I've been reading online regarding this subject and came upon this angle (however I'm sure many of you have already thought this one out):
Quote:
The first thing I found out was that when you go to Whiteclay,Nebraska on Wikipedia it redirects you to Pine Ridge, Nebraska. Pine Ridge, Nebraska was referred to as Whiteclay after the extension. In 1882, after the boundaries of the reservation were established the US government added a 50 square mile strip of land called The Whiteclay Extension. The area under Executive Order was created to serve as a buffer zone to prevent the sale of alcohol to the residents of the Pine Ridge Reservation. Well, now I realized why everything was called extension and also that Whiteclay had turned into the exact opposite of what it was created for.
In 1904, without consulting the Oglala Sioux Tribe, President Roosevelt signed an executive order removing 49 of the 50 square miles of The Whiteclay Extension.
Alcohol was immediately available for sale at a trading post near the border of the reservation.

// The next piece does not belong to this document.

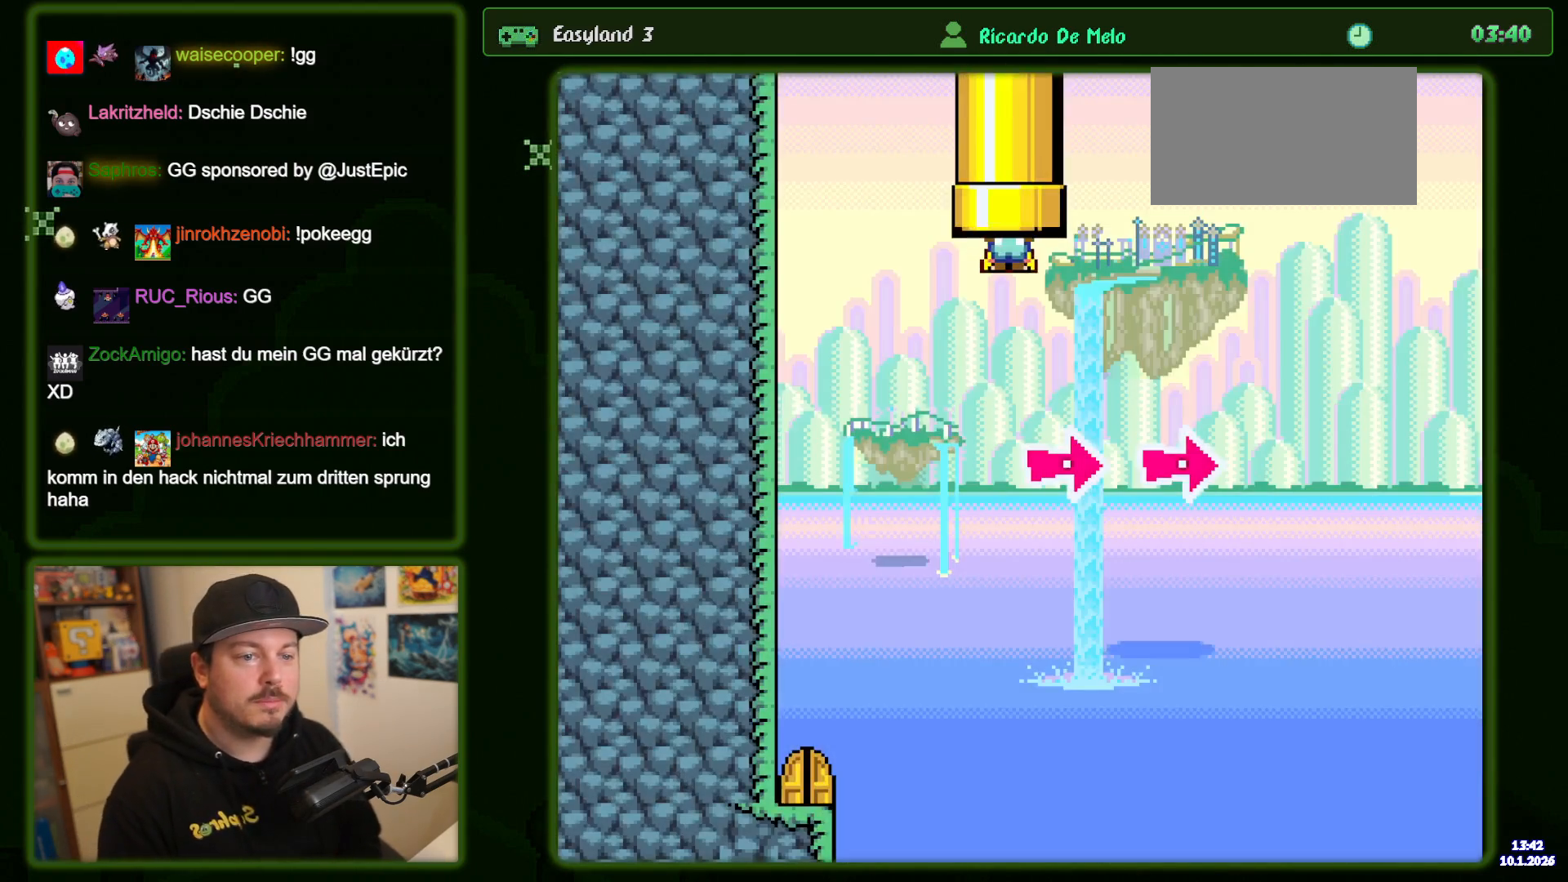
{"dt_ms": 500, "buttons": ["B", "Y", "DPAD_LEFT"], "events": [[267, "DPAD_LEFT", "down"]]}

And that is where the four retailers named in the lawsuit have set up shop. They sell 4.9 million cans of beer a year in a town with the population of 12. This is mind boggling. The life expectancy rate on the Pine Ridge Reservation is 54 for women and 48 for men. It makes you wonder what took so long, or why nothing was done before. Now I don’t know any laws about guns and this is only an example, (not about gun control before anyone gets all up in my kool-aid) but it seems to me if a town of 12 had four gun shops and was selling nearly five million bullets a year and the residents in the town nearby had the life expectancy of a third world country, the government would have stepped in. It makes you wonder if President Roosevelt’s purpose for the executive order of making the Whiteclay Extension public domain was sort of the same as handing out blankets with small pox.